= Stored data entries =
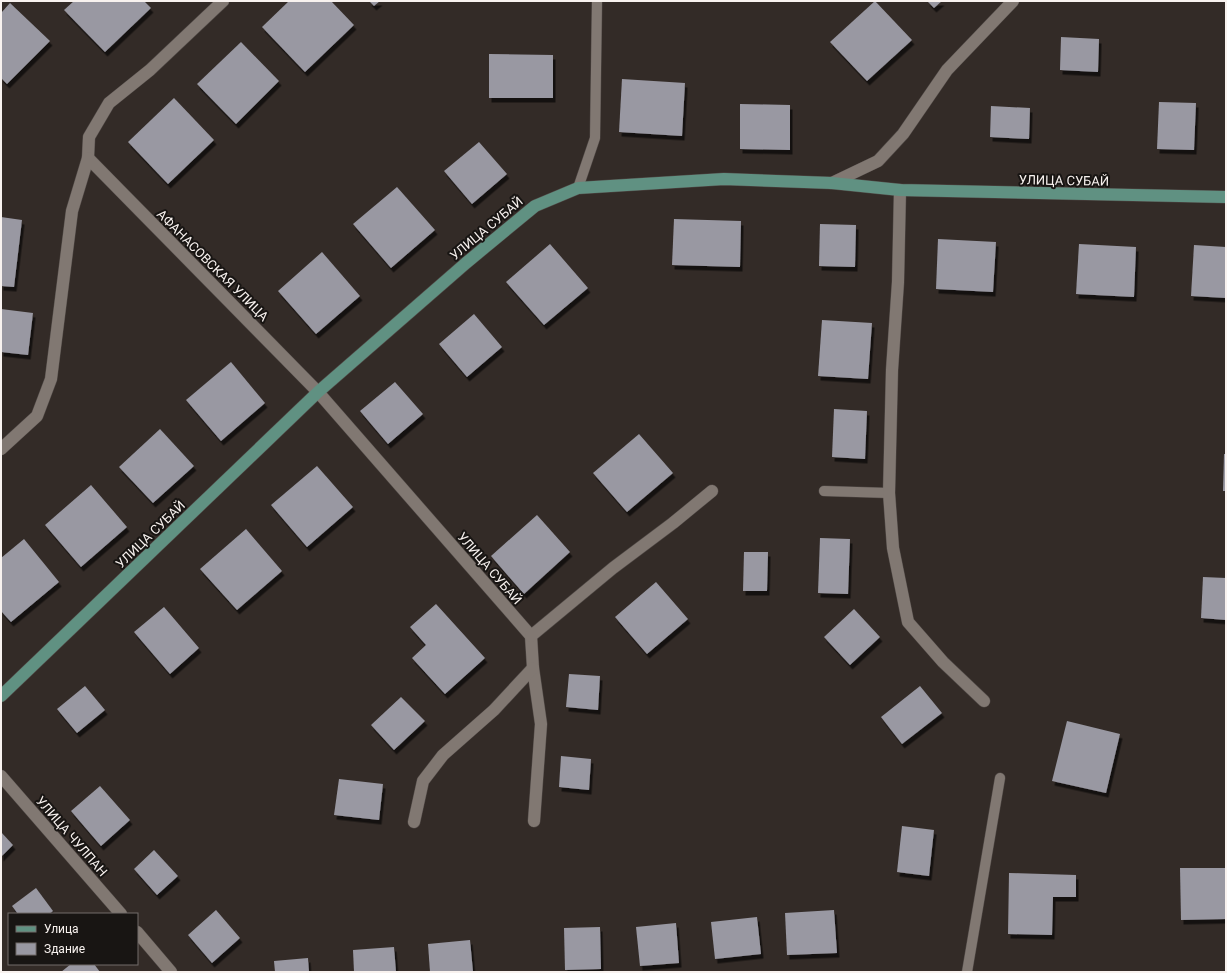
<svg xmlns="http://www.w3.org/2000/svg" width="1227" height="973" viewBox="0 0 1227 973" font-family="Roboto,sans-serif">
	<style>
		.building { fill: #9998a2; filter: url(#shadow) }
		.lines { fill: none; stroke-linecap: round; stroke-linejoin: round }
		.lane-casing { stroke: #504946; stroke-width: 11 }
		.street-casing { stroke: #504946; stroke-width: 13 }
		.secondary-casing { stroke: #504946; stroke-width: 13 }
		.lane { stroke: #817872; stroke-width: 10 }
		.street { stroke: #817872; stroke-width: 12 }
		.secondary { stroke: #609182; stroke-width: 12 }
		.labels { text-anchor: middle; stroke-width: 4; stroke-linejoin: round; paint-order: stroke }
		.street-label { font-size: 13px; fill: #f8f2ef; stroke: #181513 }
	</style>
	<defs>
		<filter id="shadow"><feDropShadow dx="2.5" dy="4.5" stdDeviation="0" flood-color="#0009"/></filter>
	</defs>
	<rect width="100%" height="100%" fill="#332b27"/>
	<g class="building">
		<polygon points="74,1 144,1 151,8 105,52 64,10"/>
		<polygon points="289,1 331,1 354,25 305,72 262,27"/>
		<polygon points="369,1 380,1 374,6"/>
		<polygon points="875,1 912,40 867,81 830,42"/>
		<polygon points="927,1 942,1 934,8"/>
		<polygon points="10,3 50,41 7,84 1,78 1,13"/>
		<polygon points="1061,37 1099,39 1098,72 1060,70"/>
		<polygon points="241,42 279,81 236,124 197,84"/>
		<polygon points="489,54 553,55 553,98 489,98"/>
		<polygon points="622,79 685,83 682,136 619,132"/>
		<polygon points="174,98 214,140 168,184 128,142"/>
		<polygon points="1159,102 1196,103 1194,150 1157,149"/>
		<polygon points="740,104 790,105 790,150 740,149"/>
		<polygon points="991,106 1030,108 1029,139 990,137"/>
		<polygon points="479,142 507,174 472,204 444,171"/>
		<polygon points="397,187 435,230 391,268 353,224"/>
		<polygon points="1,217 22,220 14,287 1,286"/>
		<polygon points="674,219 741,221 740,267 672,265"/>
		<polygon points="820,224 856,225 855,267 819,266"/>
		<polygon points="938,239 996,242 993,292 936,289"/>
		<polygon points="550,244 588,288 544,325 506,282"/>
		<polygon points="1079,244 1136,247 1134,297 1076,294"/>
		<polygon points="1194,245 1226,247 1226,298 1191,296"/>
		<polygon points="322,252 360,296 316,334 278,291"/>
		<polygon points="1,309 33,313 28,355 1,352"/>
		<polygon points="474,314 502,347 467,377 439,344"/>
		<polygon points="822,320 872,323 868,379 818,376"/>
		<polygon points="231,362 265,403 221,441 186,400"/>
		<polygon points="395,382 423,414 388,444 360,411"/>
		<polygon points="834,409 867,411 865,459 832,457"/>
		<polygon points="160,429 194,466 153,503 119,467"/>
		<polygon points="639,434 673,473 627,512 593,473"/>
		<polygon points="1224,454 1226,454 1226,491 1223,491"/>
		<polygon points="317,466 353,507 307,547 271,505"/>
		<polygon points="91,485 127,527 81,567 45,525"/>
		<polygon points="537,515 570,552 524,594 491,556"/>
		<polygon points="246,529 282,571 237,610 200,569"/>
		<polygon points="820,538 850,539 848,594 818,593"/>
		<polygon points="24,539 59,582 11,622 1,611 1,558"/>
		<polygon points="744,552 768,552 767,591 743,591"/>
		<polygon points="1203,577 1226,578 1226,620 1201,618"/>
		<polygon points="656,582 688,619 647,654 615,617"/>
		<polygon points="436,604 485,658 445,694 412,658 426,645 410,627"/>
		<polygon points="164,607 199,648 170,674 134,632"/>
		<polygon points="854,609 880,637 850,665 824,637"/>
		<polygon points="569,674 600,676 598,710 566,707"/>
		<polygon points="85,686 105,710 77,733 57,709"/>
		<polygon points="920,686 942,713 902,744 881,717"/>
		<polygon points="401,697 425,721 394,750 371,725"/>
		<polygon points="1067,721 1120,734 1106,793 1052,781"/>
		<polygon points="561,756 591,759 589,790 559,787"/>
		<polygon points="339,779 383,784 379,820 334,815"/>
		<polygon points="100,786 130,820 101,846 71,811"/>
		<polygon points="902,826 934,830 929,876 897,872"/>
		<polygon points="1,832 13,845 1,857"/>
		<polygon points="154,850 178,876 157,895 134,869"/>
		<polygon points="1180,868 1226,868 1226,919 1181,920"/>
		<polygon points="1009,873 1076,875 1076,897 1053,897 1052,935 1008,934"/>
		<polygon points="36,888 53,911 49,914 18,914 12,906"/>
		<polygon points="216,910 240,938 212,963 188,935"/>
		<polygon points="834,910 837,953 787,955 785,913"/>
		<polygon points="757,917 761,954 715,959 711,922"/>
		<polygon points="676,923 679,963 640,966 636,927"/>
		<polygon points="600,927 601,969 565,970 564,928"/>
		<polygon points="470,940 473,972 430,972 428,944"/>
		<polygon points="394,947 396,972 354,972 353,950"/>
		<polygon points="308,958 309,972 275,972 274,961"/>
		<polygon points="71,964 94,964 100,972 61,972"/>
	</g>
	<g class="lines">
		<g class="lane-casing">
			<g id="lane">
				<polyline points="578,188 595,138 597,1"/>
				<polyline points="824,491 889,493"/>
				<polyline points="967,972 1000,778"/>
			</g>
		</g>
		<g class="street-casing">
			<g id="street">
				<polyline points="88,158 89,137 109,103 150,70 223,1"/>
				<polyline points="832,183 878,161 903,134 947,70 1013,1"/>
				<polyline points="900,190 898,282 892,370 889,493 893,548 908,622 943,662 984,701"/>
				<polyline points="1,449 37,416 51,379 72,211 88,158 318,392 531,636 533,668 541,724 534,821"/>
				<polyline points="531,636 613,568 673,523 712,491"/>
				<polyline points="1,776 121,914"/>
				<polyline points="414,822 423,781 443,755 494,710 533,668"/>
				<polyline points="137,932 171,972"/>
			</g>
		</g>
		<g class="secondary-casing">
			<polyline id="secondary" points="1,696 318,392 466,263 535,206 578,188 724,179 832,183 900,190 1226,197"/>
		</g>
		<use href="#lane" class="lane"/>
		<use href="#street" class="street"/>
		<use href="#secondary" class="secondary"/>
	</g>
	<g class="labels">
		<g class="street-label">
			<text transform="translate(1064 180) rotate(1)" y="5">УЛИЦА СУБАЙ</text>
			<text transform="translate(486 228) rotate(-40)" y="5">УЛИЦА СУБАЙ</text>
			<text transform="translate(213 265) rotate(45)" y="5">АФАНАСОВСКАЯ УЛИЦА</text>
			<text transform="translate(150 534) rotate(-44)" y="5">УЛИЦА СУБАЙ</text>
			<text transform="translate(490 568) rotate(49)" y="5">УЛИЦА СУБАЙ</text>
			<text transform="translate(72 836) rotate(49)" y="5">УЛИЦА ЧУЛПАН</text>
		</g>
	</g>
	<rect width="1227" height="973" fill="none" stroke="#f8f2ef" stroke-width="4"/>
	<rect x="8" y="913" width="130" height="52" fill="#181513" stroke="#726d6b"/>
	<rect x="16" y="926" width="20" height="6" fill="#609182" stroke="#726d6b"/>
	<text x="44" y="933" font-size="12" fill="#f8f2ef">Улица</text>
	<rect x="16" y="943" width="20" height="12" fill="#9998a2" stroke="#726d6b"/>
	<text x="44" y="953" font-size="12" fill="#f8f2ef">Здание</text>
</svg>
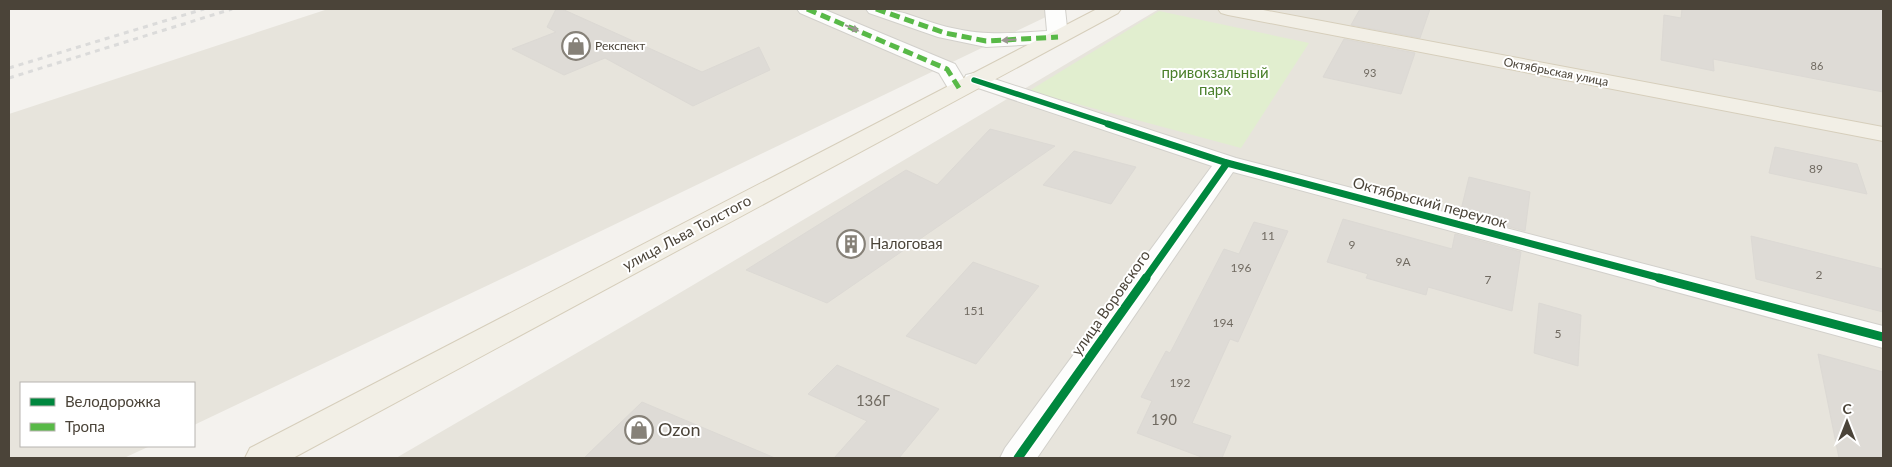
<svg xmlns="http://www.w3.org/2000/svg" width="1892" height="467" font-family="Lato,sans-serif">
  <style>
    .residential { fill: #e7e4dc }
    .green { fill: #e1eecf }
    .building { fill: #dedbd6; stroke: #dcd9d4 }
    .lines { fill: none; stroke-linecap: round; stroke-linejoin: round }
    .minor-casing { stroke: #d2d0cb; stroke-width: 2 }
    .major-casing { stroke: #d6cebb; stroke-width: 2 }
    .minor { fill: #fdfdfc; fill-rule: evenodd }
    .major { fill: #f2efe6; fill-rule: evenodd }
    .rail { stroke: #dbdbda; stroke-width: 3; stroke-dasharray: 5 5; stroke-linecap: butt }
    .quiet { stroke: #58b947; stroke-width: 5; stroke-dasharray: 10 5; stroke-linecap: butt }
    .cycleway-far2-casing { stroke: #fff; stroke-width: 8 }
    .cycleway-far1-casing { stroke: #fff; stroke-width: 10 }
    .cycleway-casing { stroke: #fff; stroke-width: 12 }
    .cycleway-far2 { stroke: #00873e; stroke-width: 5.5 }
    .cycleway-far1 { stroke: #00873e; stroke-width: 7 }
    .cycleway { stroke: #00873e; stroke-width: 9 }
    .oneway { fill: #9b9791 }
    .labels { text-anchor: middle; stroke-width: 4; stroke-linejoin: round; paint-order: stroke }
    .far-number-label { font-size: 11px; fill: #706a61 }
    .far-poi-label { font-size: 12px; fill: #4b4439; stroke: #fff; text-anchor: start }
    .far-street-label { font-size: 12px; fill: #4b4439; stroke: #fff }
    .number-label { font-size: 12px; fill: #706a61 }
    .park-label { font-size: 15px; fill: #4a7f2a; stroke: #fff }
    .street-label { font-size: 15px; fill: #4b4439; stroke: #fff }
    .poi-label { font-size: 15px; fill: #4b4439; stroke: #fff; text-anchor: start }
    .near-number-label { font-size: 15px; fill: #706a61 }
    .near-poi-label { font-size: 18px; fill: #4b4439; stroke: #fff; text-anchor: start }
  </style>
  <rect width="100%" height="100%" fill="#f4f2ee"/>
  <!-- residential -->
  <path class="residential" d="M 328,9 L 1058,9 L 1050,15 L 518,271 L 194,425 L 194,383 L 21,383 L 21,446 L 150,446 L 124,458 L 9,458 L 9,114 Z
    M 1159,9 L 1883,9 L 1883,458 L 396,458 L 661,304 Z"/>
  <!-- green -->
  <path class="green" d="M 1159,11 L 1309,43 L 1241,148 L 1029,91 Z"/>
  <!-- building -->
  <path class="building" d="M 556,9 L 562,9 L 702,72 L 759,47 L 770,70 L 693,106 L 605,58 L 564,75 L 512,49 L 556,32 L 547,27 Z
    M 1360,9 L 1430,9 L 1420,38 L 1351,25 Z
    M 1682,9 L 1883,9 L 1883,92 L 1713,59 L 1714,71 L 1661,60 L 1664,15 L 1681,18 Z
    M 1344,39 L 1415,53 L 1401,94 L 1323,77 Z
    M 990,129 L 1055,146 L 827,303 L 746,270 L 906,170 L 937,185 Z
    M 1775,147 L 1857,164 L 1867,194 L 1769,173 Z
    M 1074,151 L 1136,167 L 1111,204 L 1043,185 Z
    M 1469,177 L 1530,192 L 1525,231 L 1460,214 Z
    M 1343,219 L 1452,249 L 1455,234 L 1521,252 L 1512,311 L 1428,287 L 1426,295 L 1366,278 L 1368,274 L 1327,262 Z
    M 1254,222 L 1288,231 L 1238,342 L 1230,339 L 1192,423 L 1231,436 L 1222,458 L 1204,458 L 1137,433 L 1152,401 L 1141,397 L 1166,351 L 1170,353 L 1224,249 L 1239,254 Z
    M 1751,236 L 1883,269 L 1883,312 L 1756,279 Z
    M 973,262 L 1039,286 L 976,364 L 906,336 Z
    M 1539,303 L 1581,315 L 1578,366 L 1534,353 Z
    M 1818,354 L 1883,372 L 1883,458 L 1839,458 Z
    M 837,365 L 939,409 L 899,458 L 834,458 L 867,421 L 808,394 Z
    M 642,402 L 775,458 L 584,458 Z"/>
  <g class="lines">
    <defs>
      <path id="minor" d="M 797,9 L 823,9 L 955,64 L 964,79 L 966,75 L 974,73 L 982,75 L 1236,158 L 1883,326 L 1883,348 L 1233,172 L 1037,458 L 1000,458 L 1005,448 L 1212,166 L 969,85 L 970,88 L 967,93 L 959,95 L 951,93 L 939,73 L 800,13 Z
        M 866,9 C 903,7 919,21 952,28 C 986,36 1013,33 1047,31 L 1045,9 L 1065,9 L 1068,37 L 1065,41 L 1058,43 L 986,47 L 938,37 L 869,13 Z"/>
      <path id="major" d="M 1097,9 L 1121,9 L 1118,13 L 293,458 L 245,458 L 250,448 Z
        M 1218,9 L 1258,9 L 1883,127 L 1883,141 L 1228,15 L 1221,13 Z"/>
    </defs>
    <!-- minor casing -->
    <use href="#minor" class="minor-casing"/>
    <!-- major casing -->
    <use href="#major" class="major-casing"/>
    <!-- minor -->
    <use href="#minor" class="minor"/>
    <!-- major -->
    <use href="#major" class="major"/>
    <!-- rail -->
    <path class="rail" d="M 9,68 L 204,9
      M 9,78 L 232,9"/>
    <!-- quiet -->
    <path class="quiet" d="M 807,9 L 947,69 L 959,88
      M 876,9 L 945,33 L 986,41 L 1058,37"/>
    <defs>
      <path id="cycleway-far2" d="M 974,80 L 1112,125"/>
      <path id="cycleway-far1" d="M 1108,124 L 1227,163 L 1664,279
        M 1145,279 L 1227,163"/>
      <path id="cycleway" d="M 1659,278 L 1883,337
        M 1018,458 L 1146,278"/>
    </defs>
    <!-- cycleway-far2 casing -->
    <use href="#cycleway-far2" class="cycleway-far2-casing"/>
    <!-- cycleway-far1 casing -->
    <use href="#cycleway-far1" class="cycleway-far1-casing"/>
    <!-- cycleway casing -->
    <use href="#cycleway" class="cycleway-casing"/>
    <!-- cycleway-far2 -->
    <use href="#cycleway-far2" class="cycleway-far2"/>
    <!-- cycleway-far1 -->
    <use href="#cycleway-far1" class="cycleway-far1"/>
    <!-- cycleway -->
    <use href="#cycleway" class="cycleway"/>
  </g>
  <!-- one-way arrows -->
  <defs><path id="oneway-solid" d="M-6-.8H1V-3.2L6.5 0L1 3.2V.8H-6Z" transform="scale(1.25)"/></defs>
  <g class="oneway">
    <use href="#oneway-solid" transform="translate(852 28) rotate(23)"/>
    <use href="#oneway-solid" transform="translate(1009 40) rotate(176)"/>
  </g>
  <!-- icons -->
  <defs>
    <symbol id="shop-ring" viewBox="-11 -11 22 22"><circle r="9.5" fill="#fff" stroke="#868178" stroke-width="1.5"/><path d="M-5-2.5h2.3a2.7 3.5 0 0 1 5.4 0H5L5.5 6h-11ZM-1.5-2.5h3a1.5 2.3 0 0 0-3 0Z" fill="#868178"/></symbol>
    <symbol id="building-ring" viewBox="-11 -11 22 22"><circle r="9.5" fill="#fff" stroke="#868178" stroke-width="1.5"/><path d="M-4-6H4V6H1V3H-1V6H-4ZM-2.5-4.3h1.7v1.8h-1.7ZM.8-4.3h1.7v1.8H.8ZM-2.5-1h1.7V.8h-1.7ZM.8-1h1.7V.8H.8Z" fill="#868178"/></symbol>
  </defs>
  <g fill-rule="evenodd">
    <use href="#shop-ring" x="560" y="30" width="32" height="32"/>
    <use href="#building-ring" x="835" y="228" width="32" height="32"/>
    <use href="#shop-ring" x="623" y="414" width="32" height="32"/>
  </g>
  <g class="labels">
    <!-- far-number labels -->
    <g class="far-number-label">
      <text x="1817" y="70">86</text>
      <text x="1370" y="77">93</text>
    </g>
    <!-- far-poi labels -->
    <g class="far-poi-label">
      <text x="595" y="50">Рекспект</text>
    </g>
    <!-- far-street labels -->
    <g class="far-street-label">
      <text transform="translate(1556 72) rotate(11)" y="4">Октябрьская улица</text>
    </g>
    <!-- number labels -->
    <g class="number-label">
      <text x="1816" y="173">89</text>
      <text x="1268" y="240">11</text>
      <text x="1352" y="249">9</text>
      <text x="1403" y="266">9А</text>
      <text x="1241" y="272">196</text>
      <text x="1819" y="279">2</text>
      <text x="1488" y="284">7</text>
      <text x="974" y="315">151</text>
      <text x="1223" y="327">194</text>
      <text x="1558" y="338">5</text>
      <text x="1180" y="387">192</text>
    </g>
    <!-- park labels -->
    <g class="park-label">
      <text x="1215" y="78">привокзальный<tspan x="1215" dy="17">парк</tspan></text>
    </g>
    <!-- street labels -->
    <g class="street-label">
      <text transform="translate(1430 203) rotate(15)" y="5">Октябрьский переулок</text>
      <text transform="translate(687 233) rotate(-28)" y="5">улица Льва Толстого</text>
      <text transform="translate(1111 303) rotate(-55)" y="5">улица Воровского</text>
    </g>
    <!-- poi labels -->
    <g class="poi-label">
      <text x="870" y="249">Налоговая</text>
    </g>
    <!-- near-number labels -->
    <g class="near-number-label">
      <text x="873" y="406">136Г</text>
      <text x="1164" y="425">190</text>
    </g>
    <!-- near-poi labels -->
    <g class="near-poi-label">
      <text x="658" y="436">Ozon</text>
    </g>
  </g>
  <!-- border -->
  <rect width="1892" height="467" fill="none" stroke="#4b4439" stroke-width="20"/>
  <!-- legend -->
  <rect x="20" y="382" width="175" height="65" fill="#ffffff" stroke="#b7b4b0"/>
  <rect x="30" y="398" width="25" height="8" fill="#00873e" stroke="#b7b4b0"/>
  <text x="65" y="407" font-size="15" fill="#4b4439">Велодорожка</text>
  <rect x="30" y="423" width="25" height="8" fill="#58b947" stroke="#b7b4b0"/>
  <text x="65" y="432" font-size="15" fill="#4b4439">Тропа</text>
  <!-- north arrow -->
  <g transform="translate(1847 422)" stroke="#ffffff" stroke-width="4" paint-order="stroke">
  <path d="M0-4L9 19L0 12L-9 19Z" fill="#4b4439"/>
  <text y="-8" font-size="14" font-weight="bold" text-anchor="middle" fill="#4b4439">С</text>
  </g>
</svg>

= Exercise goal =
In the entries above, count the lines that include "http" and write nothing but that number.

= Answer below =
2